US:
- The Fed hiked by 25 bps as expected and kept everything unchanged.
- Fed Chair Powell reaffirmed their data dependency and kept all the options on the table.
- Inflation expectations and CPI readings continue to show disinflation with the last two Core CPI M/M figures coming in at 0.16%.
- The US PMIs missed expectations across the board last week, while the US Jobless Claims remained solid.
- Fed Chair Powell’s speech at the Jackson Hole Symposium was mostly in line with what he said previously but he stressed on the need to be careful going forward and that continued strength in the labour market may require further rate hikes.
- The first half of the week saw US Job Openings and Consumer Confidence reports missing expectations by a big margin, followed by a miss in the US ADP data and a beat in the US Jobless Claims.
- The market doesn’t expect another hike from the Fed anymore, but a lot will depend on the data going forward.
Canada:
- The BoC hiked rates by 25 bps as expected at the last meeting as the central bank doesn’t like the persistently high underlying inflation with a tight labour market.
- In the recently released Meeting Minutes the BoC seems less in a rush to hike rates again.
- The Canadian underlying inflation data beat expectations on all measures for the June readings and last week we got another beat for the July data.
- On the labour market side, the last report showed that the unemployment rate increased once again, but the average hourly earnings surprised to the upside as well.
- The Canadian Core Retail Sales missed expectations.
- Overall, it’s a mixed picture for the BoC.
USDCAD Technical Analysis – Daily Timeframe
On the daily chart, we can see that USDCAD has been rallying non-stop for many weeks and almost reached the key 1.3664 resistance. The pair has finally pulled back recently, and the price is now testing the red 21 moving average. This is where we can expect the buyers to step in again with a defined risk below the moving average to target another higher high. A break below the moving average should extend the correction towards the 1.34 handle where we will also find the broken trendline as an extra support.
USDCAD Technical Analysis – 4 hour Timeframe
On the 4 hour chart, we can see that we’ve been diverging with the MACD for a long time and this is generally a sign of weakening momentum often followed by pullbacks or reversals. In this case, the break below the trendline opened the door for a reversal but the pair will need to break through the support around the 1.35 handle first. In fact, this is where we can expect the buyers to step in with a defined risk below the support to position for another rally.

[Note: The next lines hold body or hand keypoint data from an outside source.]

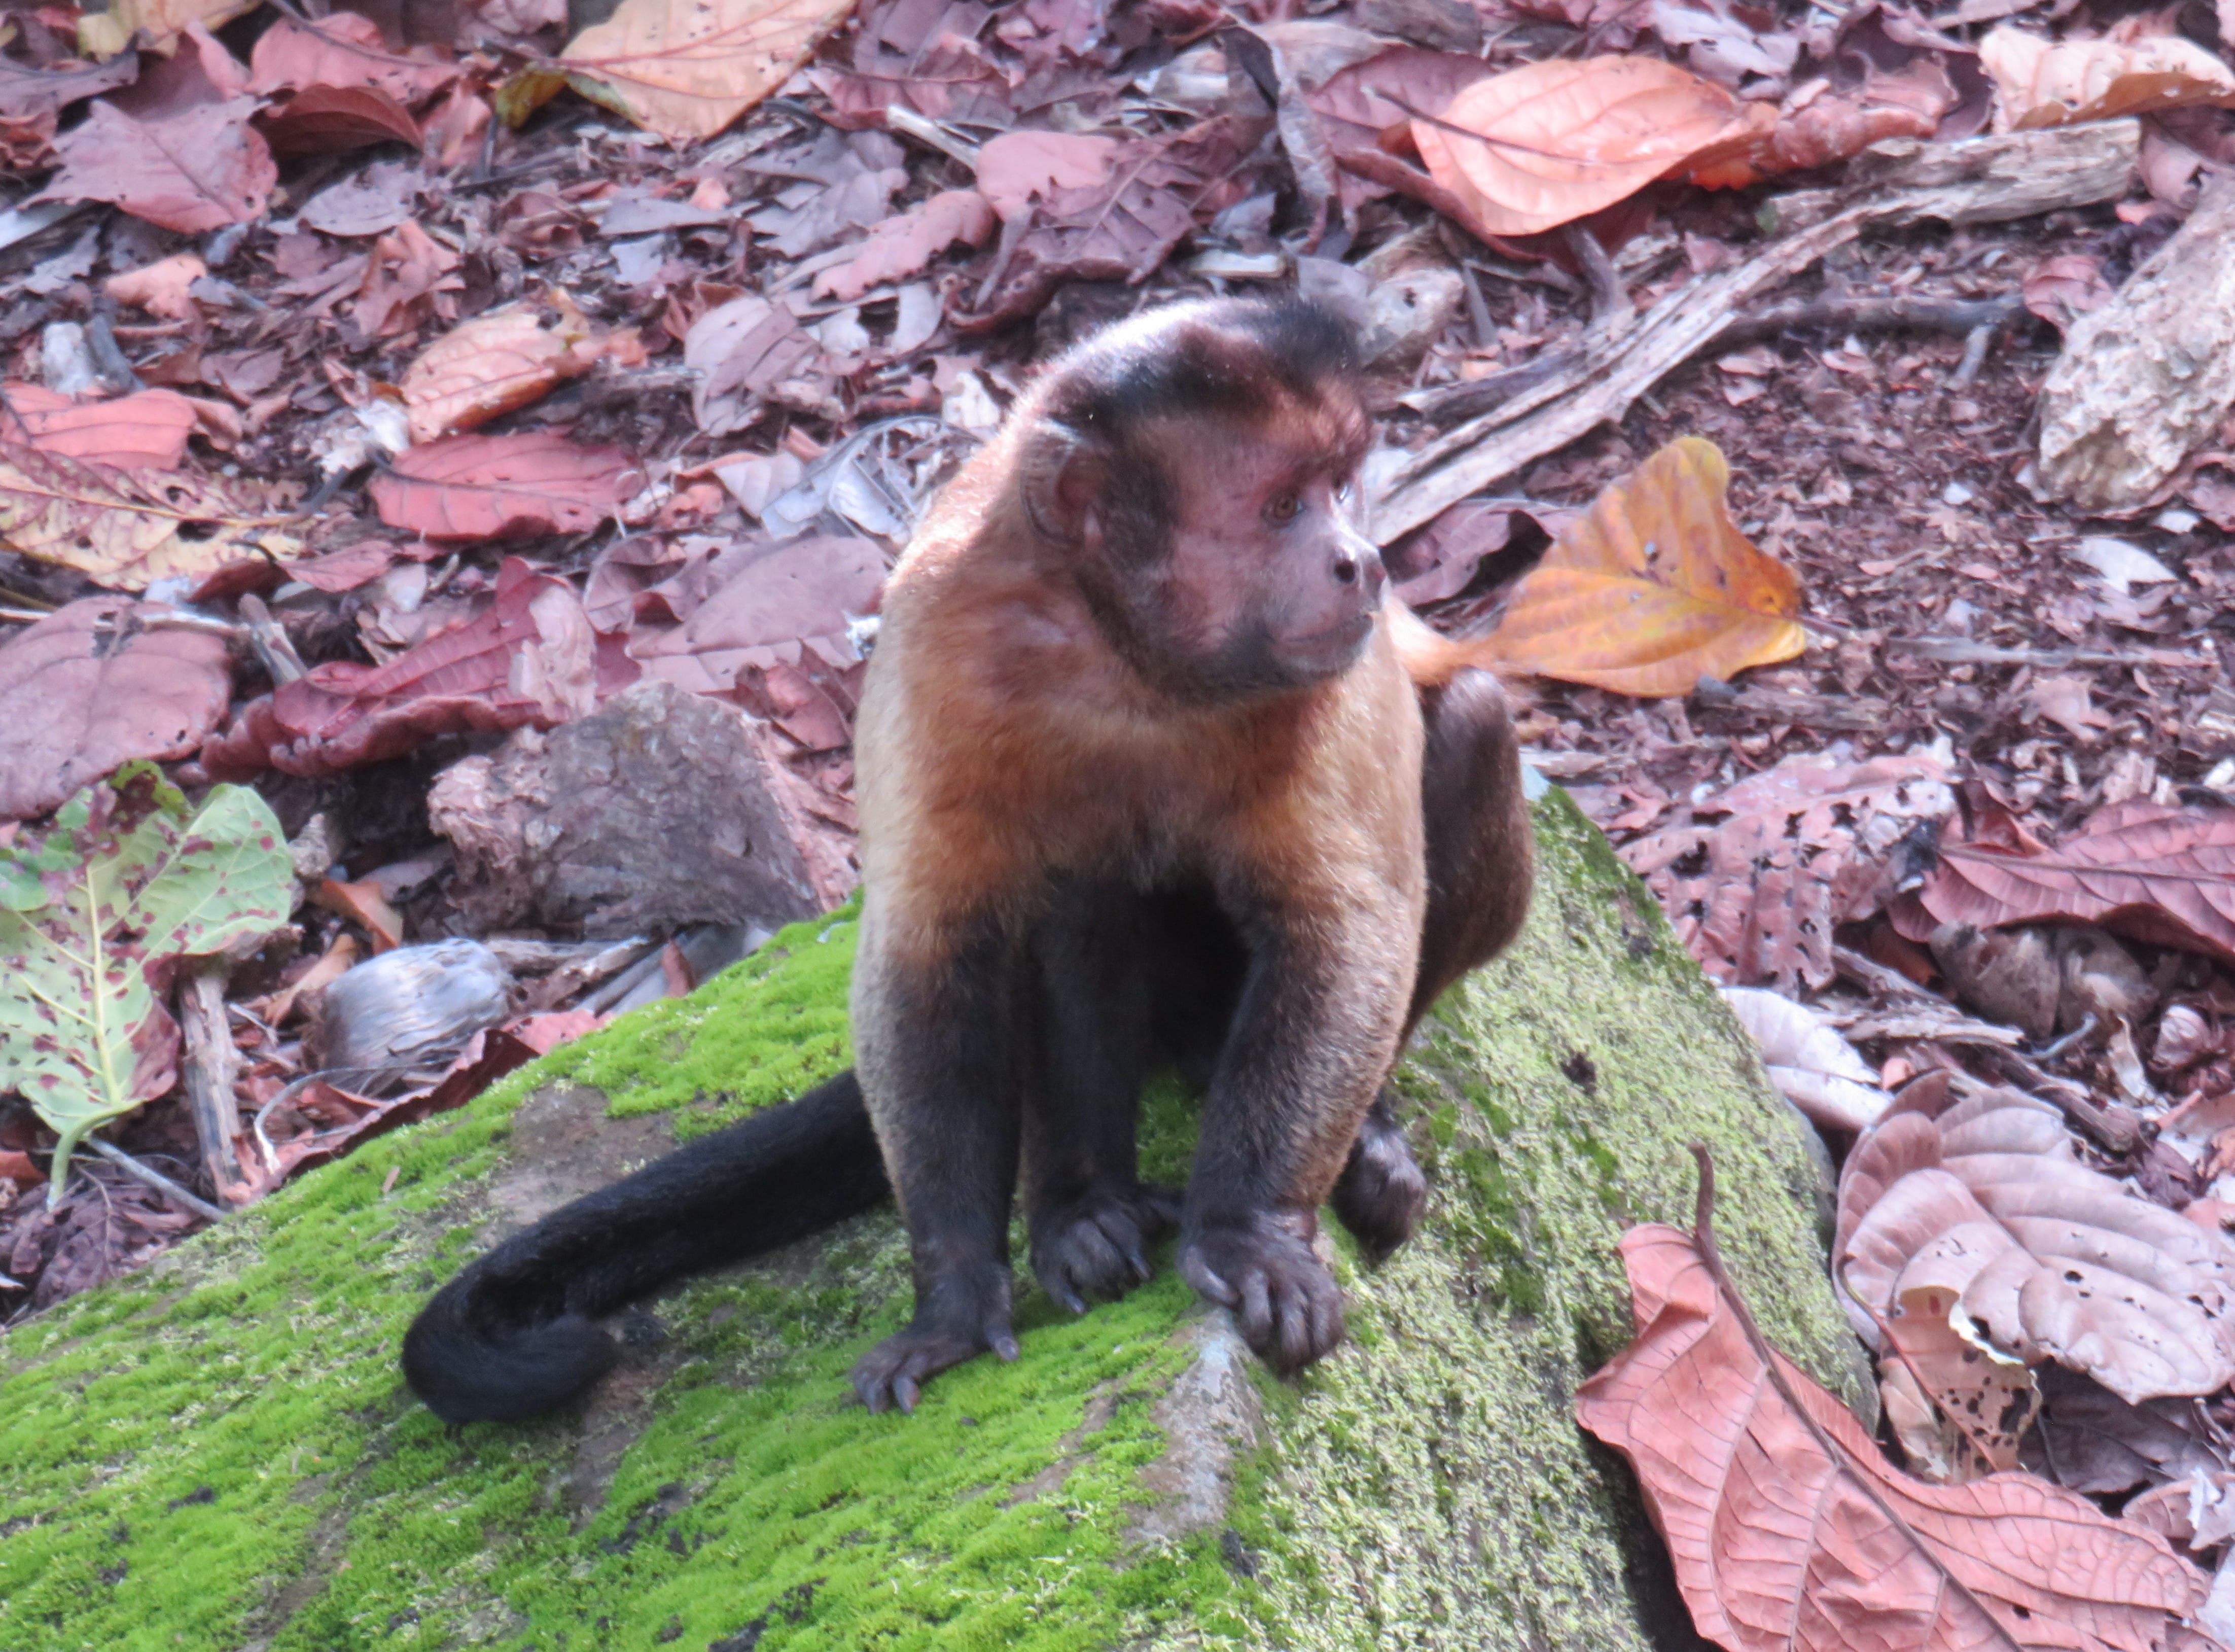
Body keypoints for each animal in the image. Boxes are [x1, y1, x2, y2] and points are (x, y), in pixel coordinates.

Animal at [401, 297, 1533, 1424]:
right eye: (1283, 506)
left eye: (1342, 488)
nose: (1362, 559)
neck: (1130, 661)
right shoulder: (935, 632)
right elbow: (932, 953)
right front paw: (950, 1296)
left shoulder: (1326, 666)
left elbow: (1345, 922)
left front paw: (1250, 1230)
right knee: (1078, 889)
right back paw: (1084, 1207)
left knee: (1472, 724)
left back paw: (1355, 1127)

USDCAD Technical Analysis – 1 hour Timeframe
On the 1 hour chart, we can see that we have another divergence right at the support. This should be another confirmation that a bounce is indeed in the cards and the next target should be the 1.3553 resistance. That’s where the sellers should pile in with a defined risk above the resistance and target a break below the 1.35 support. If the price breaks above the resistance, the buyers will regain control and the pair will likely surge to new highs.
Upcoming Events
Today the market will be focused on the main release of the week: the US NFP report. We will also have the US ISM Manufacturing PMI an hour and a half later, but the labour market data is the priority right now. A bad reading is likely to weaken the US Dollar in the short term, but if the data is really bad, the market may start to fear the recession and the greenback should come back soon after. A good reading is likely to be linked with the soft-landing scenario and might be bearish for the USD as well. Overall, it’s a mixed picture at the moment as the Fed is expected to pause at the September meeting and we might get much worse economic data before the next meeting in November.